Zira, beyanda bulunan davalının aktarmak istediği görüş, zaman geçmiş olması nedeniyle davanın dinlenemeyeceği olgusudur. Böyle bir iddianın hangi hukuki temele dayanacağını saptama görevi, HUMK. 76. maddesi uyarınca, olaya uygulanacak kanun hükmünü kendiliğinden bulmak ve uy­gulamakla yükümlü olan hâkime düşmektedir.

Belirtilen sebeplerle, davalı tarafın cevap dilekçesinde zamanaşımı defin­de bulunduğu yönündeki kabul, usul hükümlerine ve beyanların yorumuna ilişkin kanun hükümlerine uygun olup, yerel mahkemenin bu yöne ilişkin di­renme kararı isabetlidir.

Ne var ki, Özel Dairece zamanaşımı define yönelik diğer temyiz itirazları bozma nedenine göre incelenmemiş olup, dosyanın bu yöne ilişkin temyiz itirazlarının incelenmesi için Özel Daireye gönderilmesi gerekir.

Sonuç: Yukarıda açıklanan nedenlerle direnme uygun bulunduğun­dan dosyanın belirtilen yöne ilişkin temyiz itirazlarının incelenmesi için (DÖRDÜNCÜ HUKUK DAİRESİNE GÖNDERİLMESİNE), 03.05.2006 gü­nünde oyçokluğuyla ile karar verildi.

KARŞI OY

Dava, kişilik hakkına saldırıdan kaynaklanan manevi tazminat istemine ilişkindir.

Davacı öğretim görevlisi olup, davalının müdürlüğünü yaptığı yüksek okulda bir süre müdür yardımcısı olarak da görev yapmıştır.

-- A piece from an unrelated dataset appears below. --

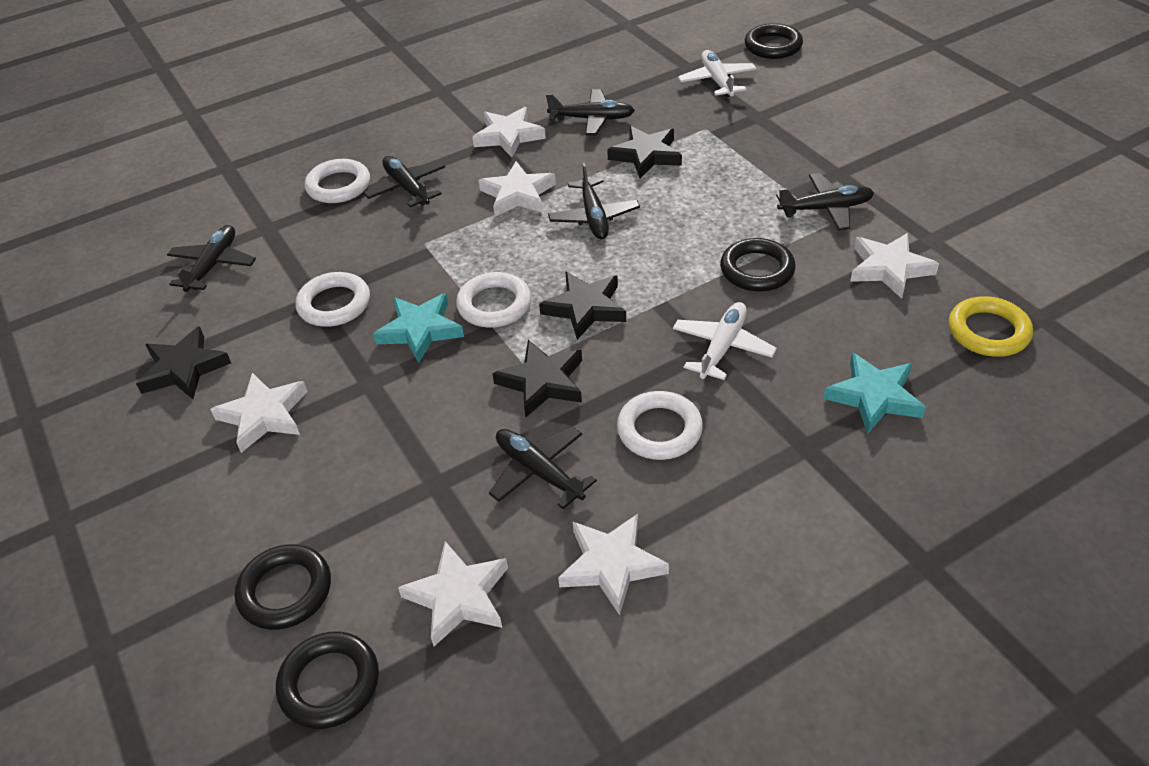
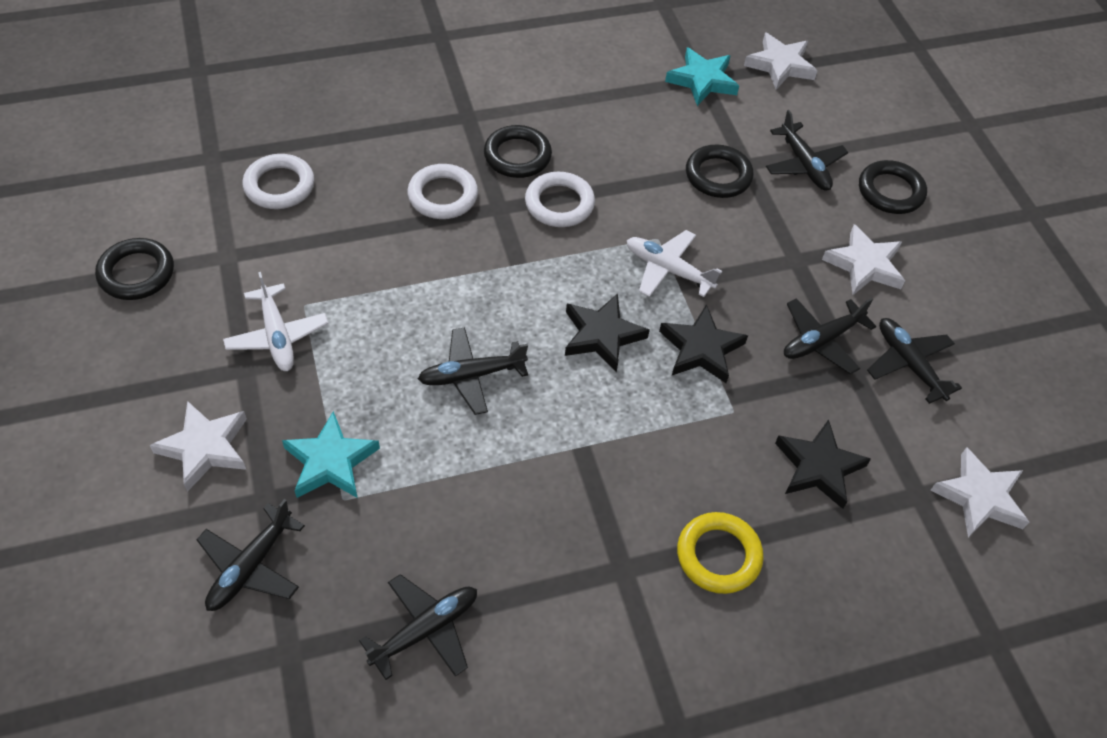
black star: 4 -> 3
white ring: 4 -> 3
white star: 6 -> 4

Davacı, idarecilik görevinden ayrılmasına karşın davalının suçlaması nedeniyle iki kez soruşturma geçirdiğini, görev yerinin değiştirildiğini, davalının kin, garez ve kişi­sel husumetle hareket ettiğini ve olumsuz sicil düzenleyerek terfi etmesine engel ol­duğunu, ayrıca kendisine yönelik olarak hakaret içeren sözler söylediğini belirterek manevi tazminat isteminde bulunmuştur.

Dava dilekçesi davalıya 01.05.2003 tarihinde tebliğ edilmiş, davalı 15.05.2003 günü mahkemeye verdiği yanıt dilekçesinde; aralarında geçen olayları anlattıktan sonra, “…davacı ile ilgili soruşturma, ceza verme ve mahkemelerde taraf rektörlük makamı iken, 1998 yılında işlemiş olduğu fiillerin sorumluluğunu, konuya taraf olma­yan okul müdürüne yüklemekte ve dava açmaktadır. 5 yıl sonra okul müdürünü suç­lamak, hem hukuken hem de mantıken gerçek dayanaktan yoksundur. Açıklanan ve bilinen gerçek deliller dikkate alınarak davanın reddine karar verilmesini…”savun­muştur.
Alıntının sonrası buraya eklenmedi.